Tip: Occasionally, a balloon will have a tiny pinhole that will prevent it from being inflated or from holding air very long. Keep a small supply of replacement balloons.


  • Why is NASA supportive of commercial space companies?
    NASA’s space efforts are aimed at expanding our horizons in space. Although their space rockets are easily capable of launching communications, weather, and Earth resources satellites, NASA continually looks beyond. NASA explores, and when it pioneers a new technology, it seeks to turn over continued development to U.S.commercial interests. That way, NASA can focus on and advance to the next new horizon. NASA’s current new horizons include the first permanent bases on the moon and the first human expeditions to Mars. These are demanding challenges. When they are met, commercial space companies will follow, permitting NASA to move on to even greater challenges.

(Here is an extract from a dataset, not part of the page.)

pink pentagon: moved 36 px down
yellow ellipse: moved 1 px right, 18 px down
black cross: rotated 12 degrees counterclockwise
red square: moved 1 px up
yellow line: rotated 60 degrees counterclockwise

  • Why is it important to construct efficient heavy-lift vehicles?
    Traveling into space is a very difficult and expensive endeavor. Huge rockets and tremendous amounts of propellants are required to accomplish the job. With some rockets, launch costs were approximately $20,000 per kilogram of payload delivered into Earth orbit. If that cost were to continue, imagine staying at a space hotel where it would cost about $10,000 for a half liter bottle of drinking water! Improving heavy-lift rockets(lighter rocket structures, more propellant efficient engines, etc.) will enable us to accomplish much more in space at far more reasonable costs!


  • Have each team describe their design to the class:

  • How many balloons did they use?

  • How many paper clips did their rocket carry to the ceiling?

  • How did they attach the paperclips to the balloon?

  • What problems did they encounter?

  • How did they solve those problems?

  • Write a summary of your launch vehicle using correct science and technology terms (e.g.,lift, payload, mass, thrust).

  • Refer to the engineering rubric.


  • Challenge students to design a two-stage rocket. The lower balloon “fires” before the upper balloon. The upper balloon carries the payload to the ceiling.